Low-Temperature Physical Properties of Topological Semimetals

Abstract

In recent years, the study of topological materials has been a hot topic in condensed matter physics. These materials have attracted considerable attention due to their intriguing physical properties and potential functional applications. This thesis first reviews the background knowledge of topological semimetals and then presents investigations of the low-temperature physical properties of three different topological semimetals.

The first discussed is shandite Co3Sn2S2, which is a Weyl semimetal. The study focuses on the effect of Fe-doping on the magnetic and transport properties of polycrystalline Co3Sn2S2. Fe-doping suppresses the sample’s magnetic order and lowers the Curie temperature. Moreover, Fe-doping results in the Kondo effect in the temperature-dependent resistivity and the skew-scattering contribution to the anomalous Hall effect. In addition, a hysteresis behavior of the low-magnetic field magnetoresistance in both pure and Fe-doped Co3Sn2S2 is observed. At last, the Seebeck coefficient and thermal conductivity are discussed.

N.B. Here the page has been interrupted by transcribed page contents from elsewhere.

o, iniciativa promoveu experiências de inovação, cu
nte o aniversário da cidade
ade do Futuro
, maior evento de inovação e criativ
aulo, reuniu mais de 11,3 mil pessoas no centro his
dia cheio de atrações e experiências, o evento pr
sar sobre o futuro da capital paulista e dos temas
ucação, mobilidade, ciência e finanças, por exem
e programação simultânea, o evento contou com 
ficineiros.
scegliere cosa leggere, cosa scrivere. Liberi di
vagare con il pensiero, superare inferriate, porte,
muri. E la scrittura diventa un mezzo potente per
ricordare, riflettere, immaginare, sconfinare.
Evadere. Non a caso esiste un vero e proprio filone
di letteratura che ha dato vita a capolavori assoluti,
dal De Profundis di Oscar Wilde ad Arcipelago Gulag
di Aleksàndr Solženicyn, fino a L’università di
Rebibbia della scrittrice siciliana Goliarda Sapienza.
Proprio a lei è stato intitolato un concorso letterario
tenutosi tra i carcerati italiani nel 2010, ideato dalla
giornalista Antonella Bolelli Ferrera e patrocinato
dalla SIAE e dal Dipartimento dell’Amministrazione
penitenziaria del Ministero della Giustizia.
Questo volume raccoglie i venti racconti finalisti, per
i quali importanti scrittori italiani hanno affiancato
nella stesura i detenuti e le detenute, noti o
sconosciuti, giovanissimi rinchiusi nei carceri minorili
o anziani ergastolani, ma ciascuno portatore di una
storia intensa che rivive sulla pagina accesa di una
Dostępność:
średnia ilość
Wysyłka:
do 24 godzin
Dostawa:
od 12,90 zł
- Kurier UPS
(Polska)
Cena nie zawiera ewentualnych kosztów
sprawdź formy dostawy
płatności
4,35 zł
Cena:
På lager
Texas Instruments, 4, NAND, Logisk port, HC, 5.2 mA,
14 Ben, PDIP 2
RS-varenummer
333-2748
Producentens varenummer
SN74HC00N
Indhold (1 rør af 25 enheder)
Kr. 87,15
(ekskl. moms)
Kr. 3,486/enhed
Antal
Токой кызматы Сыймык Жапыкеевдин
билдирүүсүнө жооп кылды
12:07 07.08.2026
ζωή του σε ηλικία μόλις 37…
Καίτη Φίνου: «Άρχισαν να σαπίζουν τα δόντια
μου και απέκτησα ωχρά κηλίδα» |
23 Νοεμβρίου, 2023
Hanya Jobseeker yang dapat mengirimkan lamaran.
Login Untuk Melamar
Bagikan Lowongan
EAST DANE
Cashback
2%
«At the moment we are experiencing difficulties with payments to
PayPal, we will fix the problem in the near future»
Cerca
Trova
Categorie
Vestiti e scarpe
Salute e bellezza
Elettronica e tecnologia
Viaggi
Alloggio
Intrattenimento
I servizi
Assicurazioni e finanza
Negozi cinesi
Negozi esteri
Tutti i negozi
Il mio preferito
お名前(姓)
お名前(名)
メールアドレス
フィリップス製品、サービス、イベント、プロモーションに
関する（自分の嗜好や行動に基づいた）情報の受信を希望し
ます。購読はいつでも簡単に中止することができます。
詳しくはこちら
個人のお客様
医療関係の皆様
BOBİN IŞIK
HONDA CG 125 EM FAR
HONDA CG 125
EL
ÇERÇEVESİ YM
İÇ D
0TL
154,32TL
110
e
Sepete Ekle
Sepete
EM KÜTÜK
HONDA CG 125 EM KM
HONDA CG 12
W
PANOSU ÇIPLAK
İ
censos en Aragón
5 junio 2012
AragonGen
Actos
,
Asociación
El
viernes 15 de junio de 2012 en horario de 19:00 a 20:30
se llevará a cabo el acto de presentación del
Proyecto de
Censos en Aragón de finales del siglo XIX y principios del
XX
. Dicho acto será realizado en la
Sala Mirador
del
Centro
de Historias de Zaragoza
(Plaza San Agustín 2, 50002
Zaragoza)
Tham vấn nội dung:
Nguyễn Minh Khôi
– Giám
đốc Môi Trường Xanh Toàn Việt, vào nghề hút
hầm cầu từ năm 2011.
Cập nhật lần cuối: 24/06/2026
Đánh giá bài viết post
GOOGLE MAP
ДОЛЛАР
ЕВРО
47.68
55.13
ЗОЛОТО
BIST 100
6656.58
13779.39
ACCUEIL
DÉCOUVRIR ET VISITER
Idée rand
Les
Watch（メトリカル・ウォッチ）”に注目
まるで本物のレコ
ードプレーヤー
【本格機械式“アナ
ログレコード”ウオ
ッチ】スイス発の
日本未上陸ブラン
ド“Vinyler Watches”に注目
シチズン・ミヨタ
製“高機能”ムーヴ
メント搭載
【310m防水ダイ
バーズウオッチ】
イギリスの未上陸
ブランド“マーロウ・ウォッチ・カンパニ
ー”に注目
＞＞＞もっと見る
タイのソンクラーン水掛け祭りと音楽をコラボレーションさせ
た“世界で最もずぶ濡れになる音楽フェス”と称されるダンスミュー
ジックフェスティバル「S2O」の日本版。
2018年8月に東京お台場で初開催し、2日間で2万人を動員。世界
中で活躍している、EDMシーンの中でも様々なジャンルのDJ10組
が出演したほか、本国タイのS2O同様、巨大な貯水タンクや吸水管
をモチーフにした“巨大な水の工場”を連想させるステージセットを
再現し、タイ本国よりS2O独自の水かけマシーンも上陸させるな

The next material discussed is the single crystalline Ni3In2S2, which is also a semimetal from the shandite family like Co3Sn2S2. Ni3In2S2 displays an extremely large transverse magnetoresistance and a magnetic field-induced resistivity upturn behavior at low temperatures. Below 50 K, the magnetoresistance curves show a linear magnetic field dependence under high magnetic fields. Along with magnetotransport measurements, quantum oscillations and computation results indicate that it is the linearly dispersive bands that cause the high mobility and quantum linear magnetoresistance, thus leading to the extreme magnetoresistance in Ni3In2S2.

The last presented is the study on the type-II Dirac semimetal NiTe2 single crystal. NiTe2 exhibits a large magnetoresistance at low temperatures, of which the value and the magnetic-field dependence are sensitive to the field strength and the angle between the applied magnetic field and the current, showing the anisotropic feature of its magnetoresistance. The quantum oscillation results reveal the small effective mass and the nontrivial Berry phase originating from the Dirac point. The temperature-dependent Lorenz number deduced from the thermal conductivity significantly deviates from the Sommerfeld value, indicating the breakdown of the Wiedemann-Franz law.

Overall, this thesis focuses on the low-temperature properties of topological semimetals, especially the analyses of transport properties, which may serve as a reference for future research on topological materials.